■ Exercise brief
Could you return every record below exactly as it stands, leaving out the pictures?

*** Begin section ***

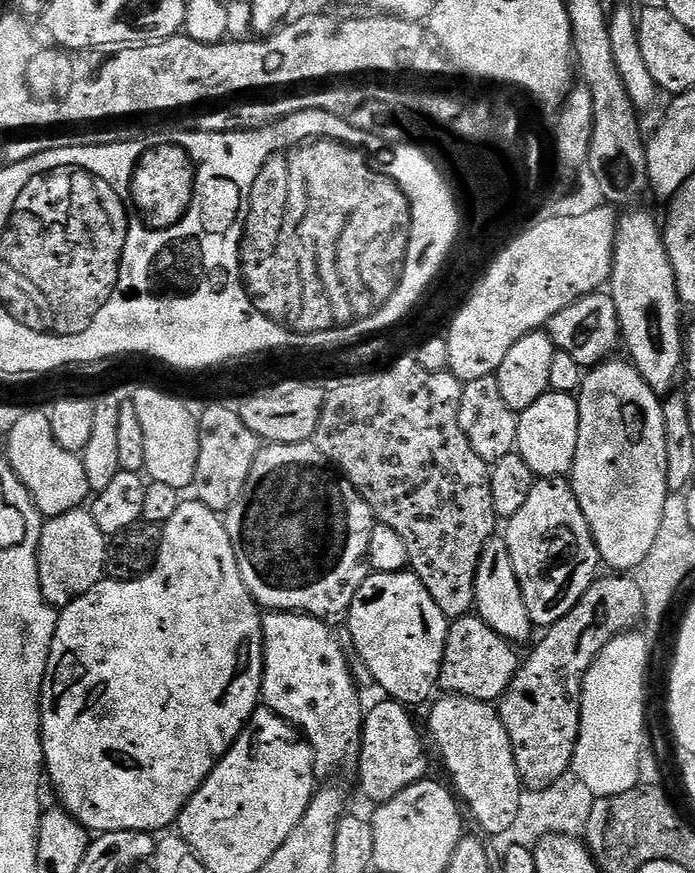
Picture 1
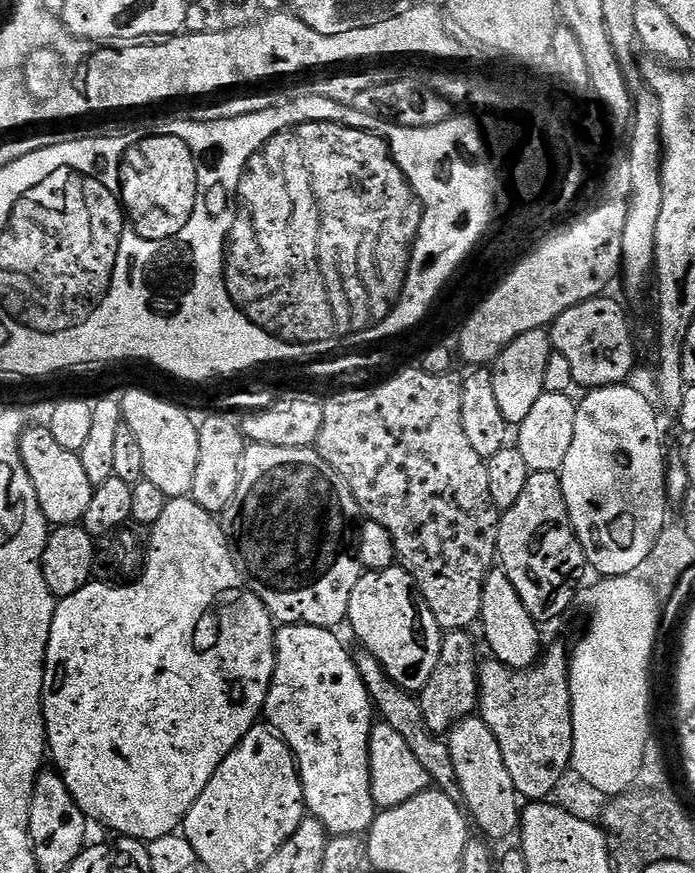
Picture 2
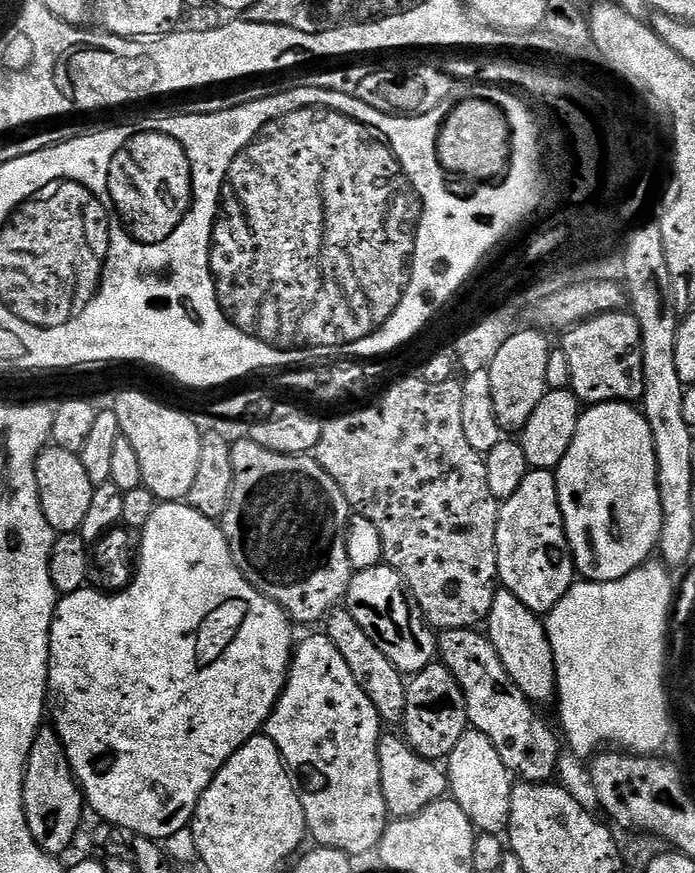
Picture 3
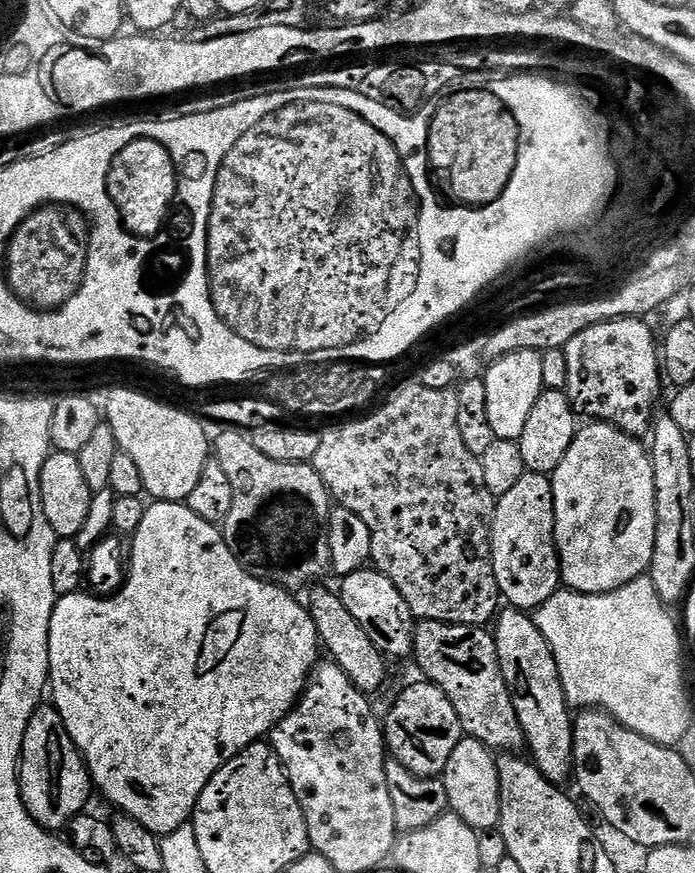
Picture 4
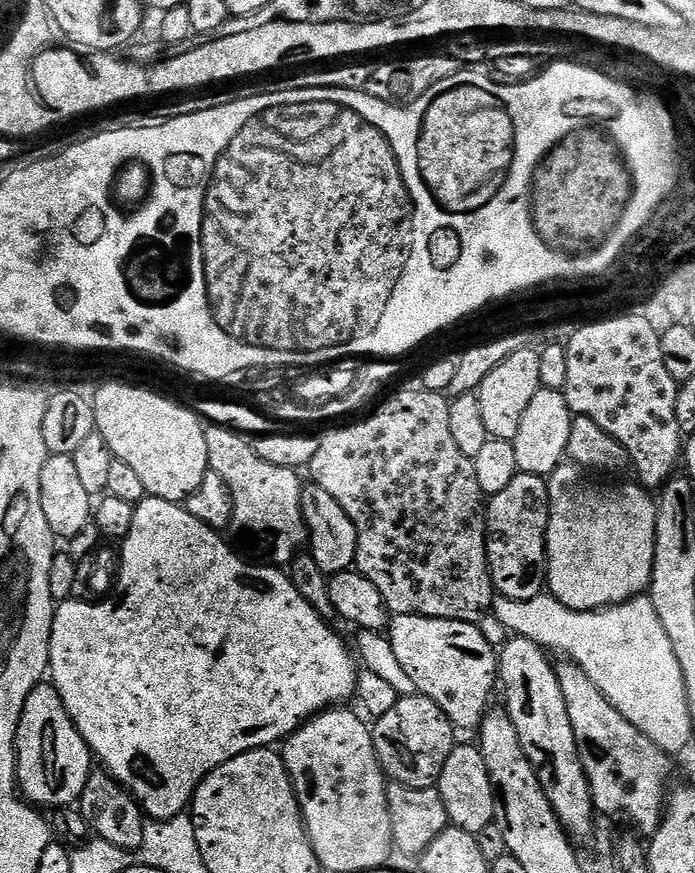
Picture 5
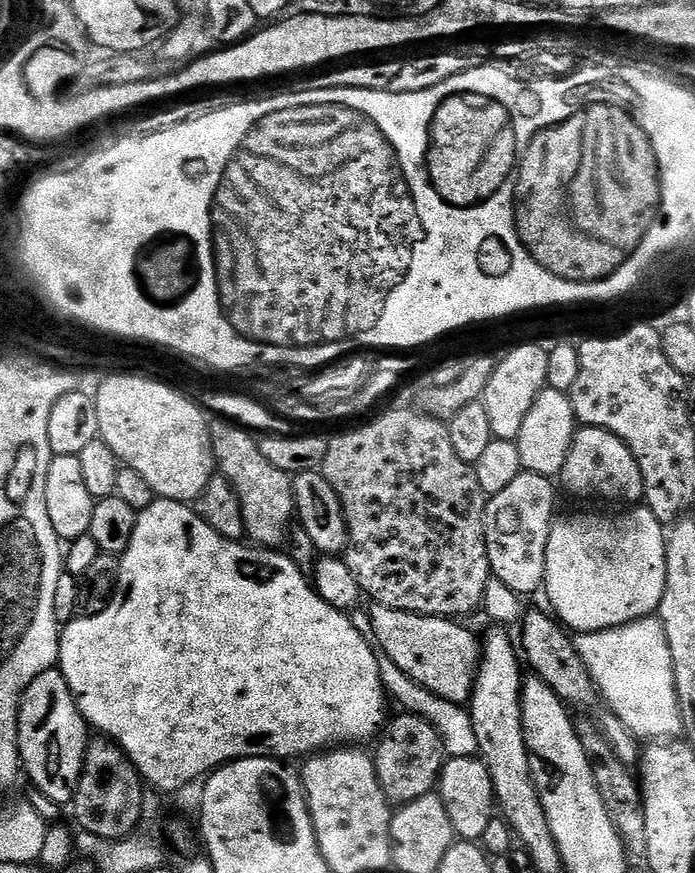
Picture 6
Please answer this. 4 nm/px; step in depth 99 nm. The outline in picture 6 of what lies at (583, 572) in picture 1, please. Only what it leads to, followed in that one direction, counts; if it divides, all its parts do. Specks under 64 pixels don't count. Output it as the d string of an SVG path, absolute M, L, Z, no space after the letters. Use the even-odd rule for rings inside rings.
M520 472L502 494L490 497L484 511L486 550L490 558L492 576L514 590L517 596L528 598L531 592L539 593L544 587L546 570L546 542L556 508L553 481L542 474ZM553 511L553 512L552 512Z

*** End section ***

■ Response
Picture 1
Picture 2
Picture 3
Picture 4
Picture 5
Picture 6
Please answer this. 4 nm/px; step in depth 99 nm. The outline in picture 6 of what lies at (583, 572) in picture 1, please. Only what it leads to, followed in that one direction, counts; if it divides, all its parts do. Specks under 64 pixels don't count. Output it as the d string of an SVG path, absolute M, L, Z, no space after the letters. Use the even-odd rule for rings inside rings.
M520 472L502 494L490 497L484 511L486 550L490 558L492 576L514 590L517 596L528 598L531 592L539 593L544 587L546 570L546 542L556 508L553 481L542 474ZM553 511L553 512L552 512Z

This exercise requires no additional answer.